Methods Using whole-population data linkage of hospital admissions and death records in Western Australia (WA) WA between 1980 and 2015, we performed a retrospective analysis for patients where SLE (ICD-9-CM 695.4, 710.0 and ICD-10-AM L93.0 and M32) was a co-existing discharge diagnosis. All SLE patients were age- and gender-matched with hospital controls free of rheumatic disease. We investigated the rate and characteristics of the index hospitalisation for comorbidity and the risk of subsequent death by Kaplan-Meier survival and Cox regression.

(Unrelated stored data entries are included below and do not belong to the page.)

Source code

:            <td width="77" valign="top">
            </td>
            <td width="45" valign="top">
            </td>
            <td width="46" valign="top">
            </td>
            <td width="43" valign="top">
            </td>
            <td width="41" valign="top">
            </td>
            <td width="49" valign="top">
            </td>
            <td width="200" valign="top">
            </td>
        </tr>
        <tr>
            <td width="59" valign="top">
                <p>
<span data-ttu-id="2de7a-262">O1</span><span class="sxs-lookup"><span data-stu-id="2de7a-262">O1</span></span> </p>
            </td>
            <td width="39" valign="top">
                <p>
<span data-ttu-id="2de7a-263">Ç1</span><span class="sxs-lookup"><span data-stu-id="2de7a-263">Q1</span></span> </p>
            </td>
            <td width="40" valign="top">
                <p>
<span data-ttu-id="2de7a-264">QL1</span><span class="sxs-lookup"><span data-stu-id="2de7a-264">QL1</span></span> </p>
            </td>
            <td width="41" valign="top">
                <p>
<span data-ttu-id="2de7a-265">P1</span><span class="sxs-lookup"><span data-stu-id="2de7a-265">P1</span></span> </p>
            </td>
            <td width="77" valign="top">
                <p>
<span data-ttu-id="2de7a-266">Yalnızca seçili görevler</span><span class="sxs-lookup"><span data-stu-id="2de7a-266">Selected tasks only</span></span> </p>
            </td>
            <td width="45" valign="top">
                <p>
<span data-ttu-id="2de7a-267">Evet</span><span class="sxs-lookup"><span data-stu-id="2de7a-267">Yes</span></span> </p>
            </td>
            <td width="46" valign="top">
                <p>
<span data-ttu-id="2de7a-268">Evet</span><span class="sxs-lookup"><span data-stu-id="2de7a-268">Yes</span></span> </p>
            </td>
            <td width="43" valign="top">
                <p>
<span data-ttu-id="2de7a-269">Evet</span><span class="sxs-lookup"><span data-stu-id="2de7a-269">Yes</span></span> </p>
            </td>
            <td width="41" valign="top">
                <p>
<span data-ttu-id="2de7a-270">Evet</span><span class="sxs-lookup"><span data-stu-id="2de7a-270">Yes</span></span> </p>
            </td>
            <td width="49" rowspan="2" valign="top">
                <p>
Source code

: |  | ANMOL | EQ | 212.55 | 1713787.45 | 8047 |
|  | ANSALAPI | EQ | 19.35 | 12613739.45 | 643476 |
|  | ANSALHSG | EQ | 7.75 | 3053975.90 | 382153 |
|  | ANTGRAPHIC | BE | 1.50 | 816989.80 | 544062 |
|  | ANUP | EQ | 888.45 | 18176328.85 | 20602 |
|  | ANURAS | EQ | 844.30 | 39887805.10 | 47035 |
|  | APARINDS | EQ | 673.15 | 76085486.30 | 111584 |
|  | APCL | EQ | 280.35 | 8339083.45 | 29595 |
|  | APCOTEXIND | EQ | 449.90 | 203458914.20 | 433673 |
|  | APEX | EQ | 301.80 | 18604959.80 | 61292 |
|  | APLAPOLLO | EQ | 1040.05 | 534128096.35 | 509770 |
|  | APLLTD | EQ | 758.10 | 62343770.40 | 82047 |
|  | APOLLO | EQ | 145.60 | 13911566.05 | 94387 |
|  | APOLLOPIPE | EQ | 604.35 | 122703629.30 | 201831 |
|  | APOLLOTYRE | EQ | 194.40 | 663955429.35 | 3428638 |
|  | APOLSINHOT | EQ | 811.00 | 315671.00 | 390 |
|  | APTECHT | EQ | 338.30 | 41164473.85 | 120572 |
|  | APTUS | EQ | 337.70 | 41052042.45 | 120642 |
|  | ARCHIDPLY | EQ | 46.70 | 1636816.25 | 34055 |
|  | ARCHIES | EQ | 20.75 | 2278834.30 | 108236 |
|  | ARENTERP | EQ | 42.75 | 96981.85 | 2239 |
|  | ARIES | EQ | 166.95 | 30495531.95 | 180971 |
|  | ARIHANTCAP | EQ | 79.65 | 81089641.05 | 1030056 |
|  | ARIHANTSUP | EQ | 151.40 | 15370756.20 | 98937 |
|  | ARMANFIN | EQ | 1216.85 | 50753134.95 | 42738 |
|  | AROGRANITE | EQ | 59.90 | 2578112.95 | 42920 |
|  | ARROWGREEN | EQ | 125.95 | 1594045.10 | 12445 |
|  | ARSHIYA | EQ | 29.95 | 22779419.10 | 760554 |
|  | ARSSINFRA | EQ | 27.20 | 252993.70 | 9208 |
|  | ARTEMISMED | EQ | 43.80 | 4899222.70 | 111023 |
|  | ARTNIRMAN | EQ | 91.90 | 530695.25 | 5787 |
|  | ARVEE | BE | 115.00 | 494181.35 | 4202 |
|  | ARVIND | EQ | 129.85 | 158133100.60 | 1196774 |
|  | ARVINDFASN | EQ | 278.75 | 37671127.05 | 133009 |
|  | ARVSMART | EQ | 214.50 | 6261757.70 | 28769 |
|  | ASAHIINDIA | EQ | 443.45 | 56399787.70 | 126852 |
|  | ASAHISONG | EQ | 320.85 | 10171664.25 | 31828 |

Results Hospitalisation rates for comorbidity were 13.9/million/year in SLE patients. SLE patients were similar to controls for age and gender, but more likely to be Indigenous, have renal failure, cardiovascular and thrombotic conditions (Table 1). Independent predictors of mortality risk following hospitalisation for a comorbid condition included: SLE diagnosis (OR 1.6, CI: 1.3–1.9, p<0.001) (Figure 1), cerebrovascular events (OR 2.0, CI: 1.2–3.7, p<0.001), renal disease (OR 1.75, CI: 1.4–2.3 p<0.001), thrombotic events (OR 1.8 CI: 1.1–2.8, p=0.001) and reliance on Medicare (OR 1.5, CI: 1.3–1.8, p<0.001) (Table 2).

Abstract 420 Table 1

Patient Characteristics (at index hospitalisation) and study outcomes.

Abstract 420 Figure 1

Kalpan-Meier suvival analysis of mortality outcomes for SLE patients and age- & sex-matched controls (free of rheumatic disease conditions) from index hospitalisation (Log Rank (Mantel-Cox) χ2158.265, p<0.001).

Abstract 420 Table 2

Cox Regression analysis for all-cause mortality.

Conclusions SLE patients were more frequently hospitalised than controls for cardiovascular or renal conditions and this increased their mortality risk. These results strengthen the need for close monitoring and interventions to prevent such comorbidity in all SLE patients.